After a long and arduous road, the Metro’s Green and Purple light rail lines finally arrived earlier this summer. Meanwhile, just a few weeks ago our bus system was given a complete overhaul, in the most significant bus route redesign in decades. And with an agreement now inked between Metro and John Culberson, the road is paved for more transit projects to make headway. As with all change, there’s no shortage of opinions regarding the ambitious plan. So, is our evolving transit system a positive or a negative?
Urban planner Alex Garvin is definitely a fan of the changes, namely Uptown’s transit plan, which includes two dedicated bus lanes connecting to the Northwest Transit Center. He believes the $192M project will inspire development along Post Oak Boulevard. One project already sprouting up is billionaire Tilman Fertitta's 650k SF mixed-use luxury tower near the Galleria (pictured), which will have hotel, office, residential, retail and restaurant components. Fertitta is also a fan of the bus lanes, pointing out that the new buses are sleek and stylish. Meanwhile, Uptown developer Giorgio Borlenghi recognizes that construction will be a pain, but thinks the project will be a positive.
Still there are skeptics, like Caracol owner Tracy Vaught, who wonders who will ride these buses. Virtually no one, says Jay Wall III in an op-ed he wrote for the Houston Business Journal in May. Wall believes Uptown TIRZ’s estimate of 10,000 new riders heading Uptown is a fantasy. He argues that of the 16,000 daily riders, most are heading downtown, and he predicts that in the next decade empty buses will be replaced by empty trains. Developer Jim Noteware called the proposal a “runaway train” in another op-ed, saying they’re not focusing on the right area to combat congestion. And to make matters worse, a Homeowners Association is suing Metro, claiming the Uptown Transit plan is in violation of a 2003 referendum because it won’t support a light rail component. Above, a rendering of Post Oak Boulevard.
On a more positive note, the new Purple and Green Lines are already stimulating growth. One development set for the East End is a Glassman Shoemake Maldonado-designed mixed-use project, New Hope Housing at Harrisburg (pictured), which will have 175 SROs, 4k SF of retail, and 8k SF of office space on 1.5 acres off the Harrisburg Line. The project is expected to cost $25M and will break ground this winter with delivery slated for 2017.
A few weeks ago our bus system was completely revamped after facing years of declining ridership, and the change was met with mixed reviews.
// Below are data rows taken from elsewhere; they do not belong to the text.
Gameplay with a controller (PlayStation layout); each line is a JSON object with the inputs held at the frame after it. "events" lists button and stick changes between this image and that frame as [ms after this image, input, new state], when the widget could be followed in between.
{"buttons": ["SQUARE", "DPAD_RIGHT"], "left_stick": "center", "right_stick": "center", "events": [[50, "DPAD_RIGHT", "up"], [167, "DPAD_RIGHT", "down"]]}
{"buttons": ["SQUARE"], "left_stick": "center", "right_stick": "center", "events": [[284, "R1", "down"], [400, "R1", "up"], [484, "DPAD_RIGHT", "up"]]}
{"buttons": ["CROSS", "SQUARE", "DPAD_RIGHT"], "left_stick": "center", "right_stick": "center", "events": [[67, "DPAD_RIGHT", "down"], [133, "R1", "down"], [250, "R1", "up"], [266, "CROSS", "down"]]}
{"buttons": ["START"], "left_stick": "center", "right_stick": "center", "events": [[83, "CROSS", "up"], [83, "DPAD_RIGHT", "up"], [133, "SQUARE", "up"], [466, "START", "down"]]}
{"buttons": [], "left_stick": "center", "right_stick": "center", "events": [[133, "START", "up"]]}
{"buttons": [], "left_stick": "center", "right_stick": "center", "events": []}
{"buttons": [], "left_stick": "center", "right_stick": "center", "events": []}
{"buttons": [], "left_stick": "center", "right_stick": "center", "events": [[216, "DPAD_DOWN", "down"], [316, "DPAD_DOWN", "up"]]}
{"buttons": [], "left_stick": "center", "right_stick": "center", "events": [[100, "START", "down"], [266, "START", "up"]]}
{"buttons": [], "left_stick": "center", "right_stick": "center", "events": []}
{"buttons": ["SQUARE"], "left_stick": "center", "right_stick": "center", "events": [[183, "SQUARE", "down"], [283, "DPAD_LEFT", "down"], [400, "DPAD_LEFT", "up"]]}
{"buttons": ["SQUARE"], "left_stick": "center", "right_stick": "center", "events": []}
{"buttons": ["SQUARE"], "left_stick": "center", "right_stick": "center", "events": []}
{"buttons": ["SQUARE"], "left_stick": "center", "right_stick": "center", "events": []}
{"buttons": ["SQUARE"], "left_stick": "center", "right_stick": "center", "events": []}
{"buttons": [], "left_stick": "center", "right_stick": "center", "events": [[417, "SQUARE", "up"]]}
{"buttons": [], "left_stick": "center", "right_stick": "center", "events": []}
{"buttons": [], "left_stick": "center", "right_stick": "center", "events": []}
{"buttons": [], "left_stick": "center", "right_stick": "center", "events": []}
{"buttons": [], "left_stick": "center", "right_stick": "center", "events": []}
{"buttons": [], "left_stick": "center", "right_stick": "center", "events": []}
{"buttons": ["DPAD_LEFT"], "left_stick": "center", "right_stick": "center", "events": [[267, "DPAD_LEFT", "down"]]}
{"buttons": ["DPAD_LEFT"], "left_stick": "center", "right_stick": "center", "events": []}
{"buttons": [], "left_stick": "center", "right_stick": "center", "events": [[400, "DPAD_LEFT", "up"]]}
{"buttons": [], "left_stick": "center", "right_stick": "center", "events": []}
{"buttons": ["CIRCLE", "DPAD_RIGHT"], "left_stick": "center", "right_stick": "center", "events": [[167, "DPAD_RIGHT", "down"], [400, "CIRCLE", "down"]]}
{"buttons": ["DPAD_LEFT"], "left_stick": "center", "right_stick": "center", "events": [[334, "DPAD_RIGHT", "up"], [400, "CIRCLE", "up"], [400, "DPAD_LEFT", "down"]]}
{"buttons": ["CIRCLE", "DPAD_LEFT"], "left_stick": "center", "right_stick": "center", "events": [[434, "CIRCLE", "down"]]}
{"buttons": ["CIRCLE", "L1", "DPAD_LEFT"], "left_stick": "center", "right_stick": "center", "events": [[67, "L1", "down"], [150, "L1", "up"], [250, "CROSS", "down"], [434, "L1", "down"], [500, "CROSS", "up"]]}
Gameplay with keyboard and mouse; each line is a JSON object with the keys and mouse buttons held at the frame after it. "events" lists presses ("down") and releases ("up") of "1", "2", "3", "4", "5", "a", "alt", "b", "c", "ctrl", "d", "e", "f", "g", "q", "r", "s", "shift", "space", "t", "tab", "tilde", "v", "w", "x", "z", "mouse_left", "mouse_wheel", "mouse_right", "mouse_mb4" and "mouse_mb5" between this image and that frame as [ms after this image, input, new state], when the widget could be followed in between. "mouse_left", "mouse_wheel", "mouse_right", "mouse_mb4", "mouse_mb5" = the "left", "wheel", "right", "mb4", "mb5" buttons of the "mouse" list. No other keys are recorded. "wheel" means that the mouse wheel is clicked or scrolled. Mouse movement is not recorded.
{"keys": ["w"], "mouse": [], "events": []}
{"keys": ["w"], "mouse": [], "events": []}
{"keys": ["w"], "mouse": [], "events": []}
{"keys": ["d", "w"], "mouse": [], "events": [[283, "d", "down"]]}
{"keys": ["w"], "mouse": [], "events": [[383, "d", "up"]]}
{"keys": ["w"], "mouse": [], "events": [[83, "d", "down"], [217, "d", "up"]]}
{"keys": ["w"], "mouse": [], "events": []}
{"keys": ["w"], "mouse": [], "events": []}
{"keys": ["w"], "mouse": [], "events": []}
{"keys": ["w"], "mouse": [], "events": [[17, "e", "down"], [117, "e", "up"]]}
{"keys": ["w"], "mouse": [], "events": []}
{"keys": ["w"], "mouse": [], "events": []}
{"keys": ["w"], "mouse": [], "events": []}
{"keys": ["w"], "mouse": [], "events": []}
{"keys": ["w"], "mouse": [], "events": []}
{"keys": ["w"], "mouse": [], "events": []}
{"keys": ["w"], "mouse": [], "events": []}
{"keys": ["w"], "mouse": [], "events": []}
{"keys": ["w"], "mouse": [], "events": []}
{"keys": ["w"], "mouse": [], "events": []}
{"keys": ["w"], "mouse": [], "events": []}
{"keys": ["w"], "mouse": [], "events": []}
While the shift increased some rider’s morning commutes and made navigating the bus system confusing, others were happy to experience a faster commute with more frequent service. And a week of free rides didn’t hurt. Supporters applaud the fact that rather than direct everyone downtown, the new system accommodates riders’ diverse needs, which is necessary for attracting new riders.
Metro and John Culberson (pictured) managed to reach an agreement earlier this summer that could push several transit projects forward. The two parties ironed out several areas where they can work together to help solve traffic issues. In the letter to Houston citizens, Culberson agreed to help Metro acquire funding for a commuter rail line on the Route 90 Alternate, and Metro agreed that a referendum for the Rail on Richmond or Post Oak transit would need voter approval before moving forward. Culberson, a Richmond rail opponent, also agreed to support the project if voters passed the referendum.